Alıştırma yönergeleri >>
a - Alıntı metne göre aşağıdaki soruları yanıtlayınız:
(i) Şube binasındaki basın toplantısında açıklamayı kim okumuştur?
(ii) 30 Ekim'deki depremde kaç kişi hayatını kaybetmiştir?
(iii) Deprem sonrasında ilk kaç saat boyunca arama kurtarma çalışmalarına başlanılamamıştır?
b - Alıntı metinde "İHD İzmir Şubesi, 30" sözlerinden "Mehmet Aker okudu." sözlerine kadar uzanan bölümü, bu sözler de dahil olmak üzere, aynen alıntılayınız.

İHD İzmir Şubesi, 30 Ekim’de meydana gelen deprem ardından yürütülen çalışmalar sonucu hazırladığı raporunu kamuoyu ile paylaştı. Açıklama Mehmet Aker tarafından okundu
İnsan Hakları Derneği (İHD) İzmir Şubesi, İzmir’de 30 Ekim’de meydana gelen deprem ardından yürütülen çalışmalar sonucu hazırladığı raporunu kamuoyuna açıkladı. Şube binasında yapılan basın toplantısını, İHD Meclis Yürütme Kurulu (MYK) üyesi Mehmet Aker okudu.
30 Ekim tarihinde meydana gelen depremde yıkımların ve ağır hasarların Bayraklı ilçesinde yoğunlaştığını belirten Aker, 118 kişinin hayatını kaybettiği ve binlerce kişinin yaralandığı hatırlatıldı. “ 118 insanın yaşamını yitirmesi ihmal nedeniyle gerçekleşmiş bir yaşam hakkı ihlalidir” diyen Aker, şunları söyledi: “Türkiye’deki mevzuat uyarınca 1’inci derece deprem bölgelerindeki binaların 9 büyüklüğündeki depreme dayanıklı olarak yapılması gerekmektedir. Deprem sonrasında oluşan trafik yoğunluğu yardımların geç ulaşmasına neden olmuş, ilk 4 saat boyunca arama kurtarma çalışmalarına başlanılamamıştır. Yardım kuruluşları arasında ayrım yapılmış bazı vakıf ve kuruluşlar (İHH, Beşir Derneği gibi) çok rahat ve hatta devlet olanaklarını kullanarak çalışırlarken, diğer bazı yardım kuruluşlarına türlü bürokratik ve fiili engeller çıkarılmıştır, gözaltılar yaşanmış, TTB, TMMOB, SES, İMO gibi kurumlar sürece dahil edilmemiş, çalışmaları engellenmiştir. Suriyeli Mültecileri çadır kent alanlarına almama yönünde diretme yaşanmış, mülteciler ilk etapta Aşık Veysel Rekreasyon alanına mülteciler için çalışan sivil toplum örgütleri tarafından ısrar sonucu kaydettirilmiş, gelen ikinci bir emirle zorla başka bir çadır kente götürülmüştür. Yardım dağıtımları esnasında (kovid-19 ) pandemi’sine uygun davranılmadığı Sağlık Hakkı İhlal edildiği gözlemlenmiştir” dedi.

Veri kümesi kayıtları >>
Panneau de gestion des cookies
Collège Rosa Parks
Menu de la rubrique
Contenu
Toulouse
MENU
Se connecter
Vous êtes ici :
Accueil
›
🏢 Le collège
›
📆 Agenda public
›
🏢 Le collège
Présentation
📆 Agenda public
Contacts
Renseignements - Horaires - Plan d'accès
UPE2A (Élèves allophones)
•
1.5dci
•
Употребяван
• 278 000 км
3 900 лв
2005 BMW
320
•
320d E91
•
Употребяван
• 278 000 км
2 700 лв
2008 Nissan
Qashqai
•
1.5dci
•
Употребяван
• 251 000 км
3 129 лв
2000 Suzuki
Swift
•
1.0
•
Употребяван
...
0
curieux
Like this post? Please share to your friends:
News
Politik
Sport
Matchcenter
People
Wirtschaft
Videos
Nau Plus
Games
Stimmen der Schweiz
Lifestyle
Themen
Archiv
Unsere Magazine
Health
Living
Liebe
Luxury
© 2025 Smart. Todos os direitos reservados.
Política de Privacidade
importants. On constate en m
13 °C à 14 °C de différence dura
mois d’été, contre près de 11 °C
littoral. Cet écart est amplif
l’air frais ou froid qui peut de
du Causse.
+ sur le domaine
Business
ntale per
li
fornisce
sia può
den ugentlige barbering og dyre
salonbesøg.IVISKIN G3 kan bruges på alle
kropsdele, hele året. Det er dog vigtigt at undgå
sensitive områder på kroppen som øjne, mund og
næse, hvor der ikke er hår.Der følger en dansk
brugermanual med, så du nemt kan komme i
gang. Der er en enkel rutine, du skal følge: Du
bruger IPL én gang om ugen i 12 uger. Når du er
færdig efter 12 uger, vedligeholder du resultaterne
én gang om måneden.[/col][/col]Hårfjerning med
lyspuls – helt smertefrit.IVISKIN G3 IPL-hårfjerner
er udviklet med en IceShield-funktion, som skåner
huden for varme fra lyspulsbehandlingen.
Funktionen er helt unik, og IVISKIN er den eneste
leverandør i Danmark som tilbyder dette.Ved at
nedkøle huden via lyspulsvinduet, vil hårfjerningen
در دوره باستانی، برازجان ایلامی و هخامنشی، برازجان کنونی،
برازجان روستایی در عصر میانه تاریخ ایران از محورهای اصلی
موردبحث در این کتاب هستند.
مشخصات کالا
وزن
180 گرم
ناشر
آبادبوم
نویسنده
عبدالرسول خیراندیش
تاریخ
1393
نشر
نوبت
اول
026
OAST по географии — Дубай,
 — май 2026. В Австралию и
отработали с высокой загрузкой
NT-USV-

Alıştırma çözümleri >>
a -
(i) İHD Meclis Yürütme Kurulu (MYK) üyesi Mehmet Aker.
(ii) 118 kişi.
(iii) İlk 4 saat.

b -
İHD İzmir Şubesi, 30 Ekim’de meydana gelen deprem ardından yürütülen çalışmalar sonucu hazırladığı raporunu kamuoyu ile paylaştı. Açıklama Mehmet Aker tarafından okundu
İnsan Hakları Derneği (İHD) İzmir Şubesi, İzmir’de 30 Ekim’de meydana gelen deprem ardından yürütülen çalışmalar sonucu hazırladığı raporunu kamuoyuna açıkladı. Şube binasında yapılan basın toplantısını, İHD Meclis Yürütme Kurulu (MYK) üyesi Mehmet Aker okudu.